I visited the British Museum with my brother this week, taking the day off on my birthday. A combination of it being the beginning of the Easter school holidays and a rainy day driving tourists and locals alike to pursue indoor leisure activities meant the museum was heaving. The dank smell of wet clothes hung in the air, even in the bright, high ceilinged central space of the Great Court.
A little Oasis of calm however, and the reason for my visit, were the galleries dedicated to a touching friendship of three men which lasted decades.
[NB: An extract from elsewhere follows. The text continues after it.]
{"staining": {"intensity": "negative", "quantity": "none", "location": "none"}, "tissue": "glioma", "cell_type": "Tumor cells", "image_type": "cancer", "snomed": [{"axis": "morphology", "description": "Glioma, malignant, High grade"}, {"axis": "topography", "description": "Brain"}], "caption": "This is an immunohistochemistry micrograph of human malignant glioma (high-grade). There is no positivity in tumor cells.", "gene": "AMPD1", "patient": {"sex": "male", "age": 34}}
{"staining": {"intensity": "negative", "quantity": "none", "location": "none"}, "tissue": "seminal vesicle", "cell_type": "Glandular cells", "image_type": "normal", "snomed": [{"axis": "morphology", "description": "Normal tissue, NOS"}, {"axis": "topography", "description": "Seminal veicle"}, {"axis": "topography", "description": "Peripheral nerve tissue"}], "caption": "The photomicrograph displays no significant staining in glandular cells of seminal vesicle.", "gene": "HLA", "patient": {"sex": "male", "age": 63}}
Charmed Lives in Greece centers on the artists Nikos Hadjikyriakos-Ghikas and John Craxton and the writer and adventurer Patrick Leigh-Fermor.
They were very different in many ways, but what they shared was a lust for life, for joy and for keeping an open mind, never ceasing to learn about the world and to learn from the people they came across, be they princes or peasants. There seemed to be no arrogance about them, and both Craxton and Leigh-Fermor added themselves to that long line of those peculiarly revered eccentric English people in Greece, going back to Byron, drawn by the classics but on arrival opening their eyes to so much more. They threw themselves wholeheartedly into the society, assimilating and ingratiating themselves with the locals, learning the language, the songs and customs and becoming universally loved in their adopted country of Greece.
As well as a narrative of their individual journeys in life, it captures their times together in various parts of Greece, be it Hydra, Kardamyli, Chania or Corfu.
This is achieved through paintings, illustrations, photographs, letters, books with hand written dedications and personal items, such as Leigh-Fermor’s typewriter and his photographer wife Joan’s camera whose work is also well represented in this exhibition.
Ghikas’ art looks to come from within, even when painting a landscape, there is something of the inner dream about it. It feels personal, and as this short film states, he was more of an introvert compared to his English friends.
(Ghika, Trees on Poros, 1950)
And although quite similar in terms of their use of geometric forms and nods to cubism, there is an exuberance in Craxton’s work, an energy, sometimes a sexual energy, celebrating the working people of Greece, be they shepherds straining to quell sinewy goats in the mountains, or doleful sailors enjoying a meal and a cigarette in a rowdy taverna. Young men. And cats. Lots of cats, a passion he shared with Joan Leigh-Fermor (Patrick was less enthusiastic about felines). My brother was convinced he’d seen Craxton’s work before, in his Greek school study book from when he was a child. It seemed very apt and also a little subversive that these snapshots of working class life were celebrated in an otherwise cheerless textbook. I hope this is true as it’s a wonderful anecdote that the most memorable aspect of learning Greek was Craxton’s evocative art! (Neither me or my siblings are particularly proficient at Greek, we get by…)
(John Craxton, Fish Market, Poros, 1952)
Finally there’s Patrick Leigh-Fermor, the rebellious, heroic charmer who captured a German General along with his Greek resistance friends in Crete in World War 2. I’ve read “A Time of Gifts”, the first of three volumes, charting his walk from Rotterdam to Constantinople aged 18 in the early 1930s. He’s a very engaging writer, very funny and you bound along with him on his journey. Craxton illustrated / designed the covers of all his books. It’s fascinating listening to Leigh-Fermor’s voice, speaking Greek, he speaks it like a local, with poetic narrative, not a bookish classicist, it made me smile.
It’s a wonderfully diverse, touching and balanced exhibition. And it’s free. At the British Museum until the 15th July.